A rise in Whitehall’s use of outside consultants and temporary staff shows that government must address a “critical skills shortage”, civil service chief executive John Manzoni has said.
A report published the National Audit Office (NAO) spending watchdog last month found that while the civil service’s use of outside and short-term help had plummeted by more than £1bn-a-year since the 2010 introduction of Cabinet Office controls, spend had begun to creep up again in the last three years.
The NAO warned that a £400m-£600m rise in annual consultancy and temporary staffing spending seen since 2011-12 showed that Whitehall had achieved a only “short-term reduction rather than a sustainable strategy” for tackling its reliance on outside help.
Appearing before MPs on the Public Accounts Committee on Monday, Manzoni acknowledged the need for the civil service to build in-house capability in order to cut consultancy spend in the longer term.
“One of themes that I think we keep returning to in the civil service workforce as a whole is that we are critically short of some specific skills, commercial, technical, project leadership, as a start,” he told the committee.
“We have for instance hired 150 senior, permanent digital staff across government in the last 18 months.

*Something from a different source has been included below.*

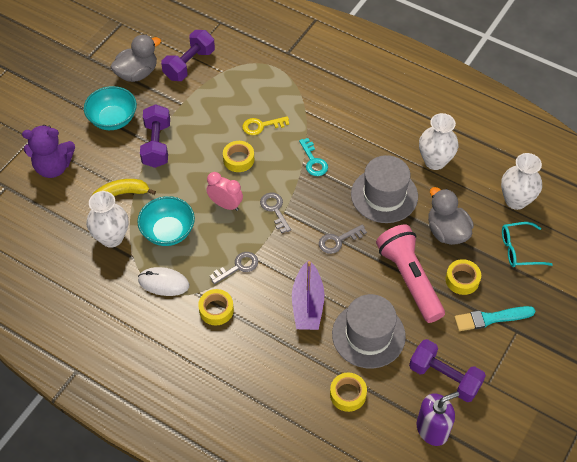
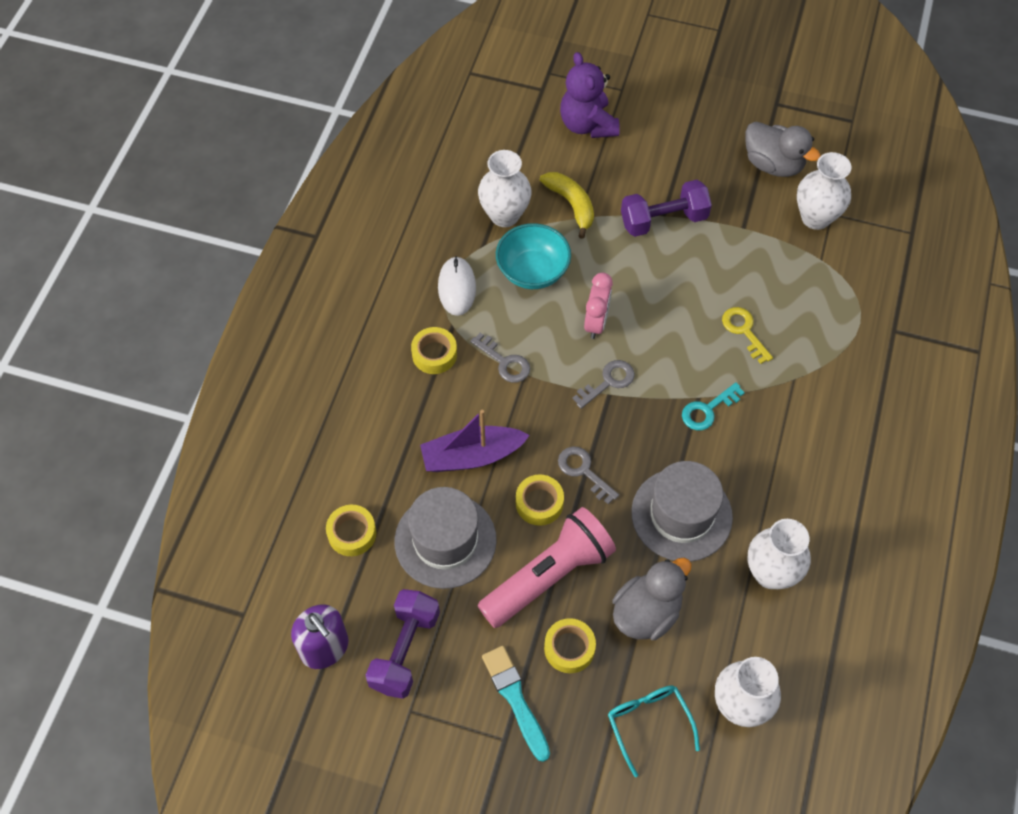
camera: 75 degrees right, 5 degrees up
(113, 119) = (685, 161): turquoise bowl -> none
(189, 64) = (815, 217): purple dumbbell -> white vase
(238, 159) = (675, 318): yellow tape -> yellow tape (539, 503)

That is in addition to the interims and the temps that you see. But we’ve hired 150 of them and they’re deployed across the departments. That is the beginning of the process of rebuilding these skills.

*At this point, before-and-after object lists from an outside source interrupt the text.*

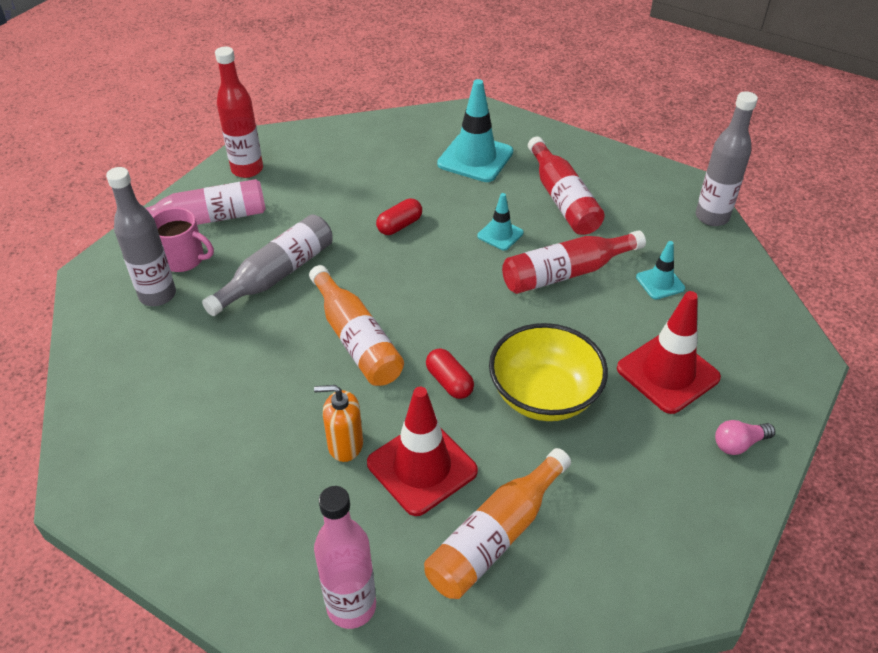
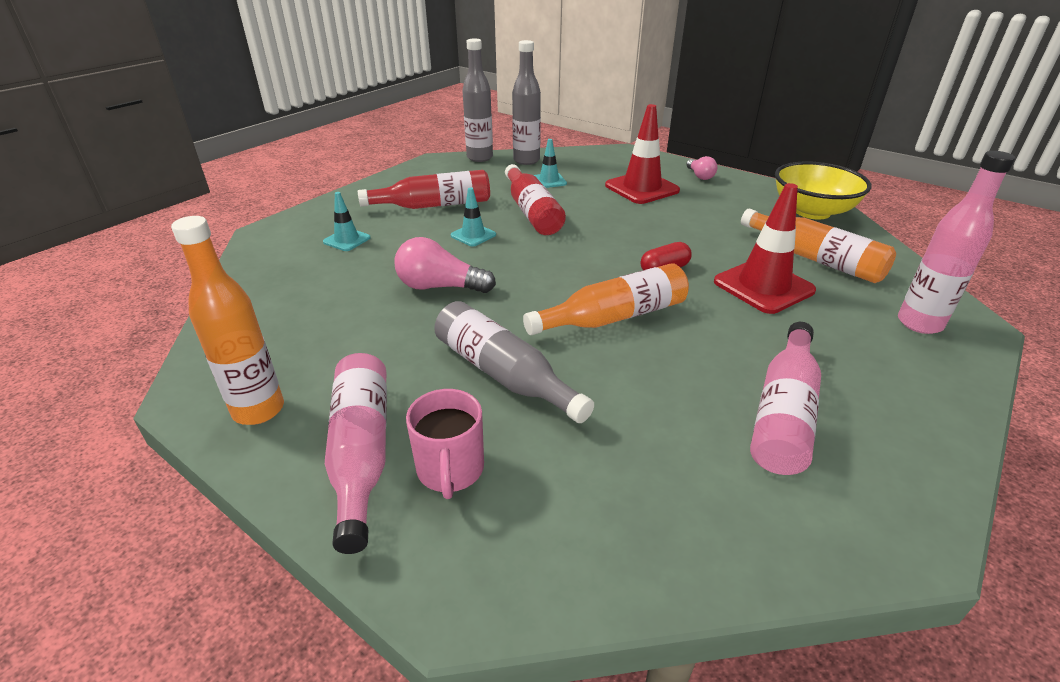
camera: 85 degrees left, 10 degrees down
(157, 295) = (527, 494): grey bottle -> grey bottle (526, 160)
(184, 259) = (450, 470): pink mug -> pink mug turned 150 degrees clockwise
(217, 444) = (784, 412): none -> pink bottle
(247, 170) = (258, 410): red bottle -> orange bottle
(345, 445) = (753, 325): orange soap dispenser -> none
(399, 225) = (440, 287): red capsule -> pink light bulb
(475, 158) = (347, 240): turquoise traffic cone -> turquoise traffic cone, size x0.53
(544, 395) = (671, 231): yellow bowl -> yellow bowl (812, 211)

“Because I think the phase that we as a civil service have to go through now does require those critical skills to be in our midst much more than they have been in the last period.”

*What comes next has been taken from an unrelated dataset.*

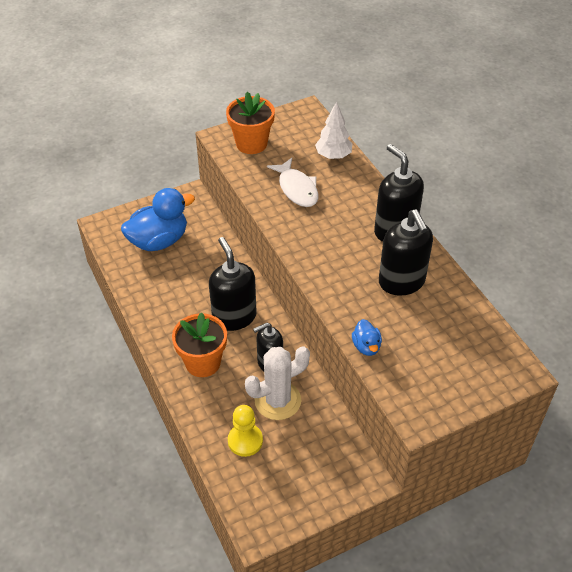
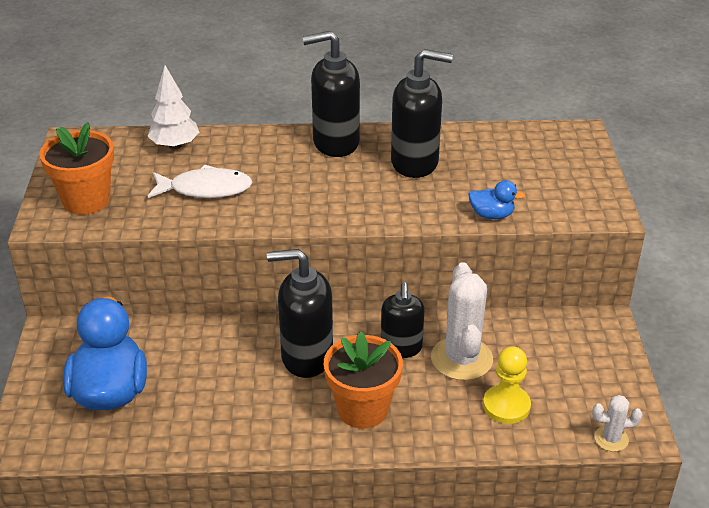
camera: 65 degrees left, 10 degrees down
(244, 514) = (611, 439): none -> white cactus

The Cabinet Office’s 2010 spending controls require departments to obtain ministerial approval and get sign-off from the centre of government before appointing consultants for work lasting more than nine months and costing more than £20,000.
Departments are also encouraged to use a centralised system overseen by the Crown Commercial Service for getting hold of consultants and temporary staff — although the NAO found that departments were currently meeting “only about half” of their needs through CCS, with some continuing to use existing, direct arrangements. The Cabinet Office last week set out plans to overhaul the way departments buy in such temporary help and consultancy expertise.
Asked whether the fall in consultancy spending seen in the immediate wake of the 2010 controls had been “too dramatic”, Manzoni said that that had “probably” been the case. But he added: “Sometimes organisations need a big shock. That was a big shock. It did work.”
The fact that such spending was once again on the rise was, he said, “telling us something” about the current civil service workforce and the need to tackle a skills shortage.
“That’s telling you that we have to now enter this next phase of much more fundamental workforce transformation which is of course what we’re completely focused on,” the chief exec said.
“Many, many hundreds” of digital specialists were now needed across government departments “to effect the technological transformation that we require,” he added.
Late last year, Manzoni told MPs that the government was in the process of drawing up new pay grades to try and help government recruit and retain specialists at a time of ongoing pay restraint. Annual payrises in the civil service are currently capped at 1%, with the Treasury announcing last year that its pay curbs would remain in place until at least the end of the decade.
Departments are also expected to shortly unveil new “Single Departmental Plans”, an effort to align departmental priorities with the resources – in both financial and staffing terms – available to them in the wake of November’s Spending Review.
“We are on the verge of implementing a whole new organisational structure as a result of looking at that critical skills shortage across government,” Manzoni told the committee.
“We are beginning to get the sorts of plans that I think you’re after. But this time down a functional lens, not down a departmental lens. And of course, ultimately those two things ought to match. But it will take a little while.”
He added: “We haven’t been as good as we should have been. But I do think we’re on the road here.”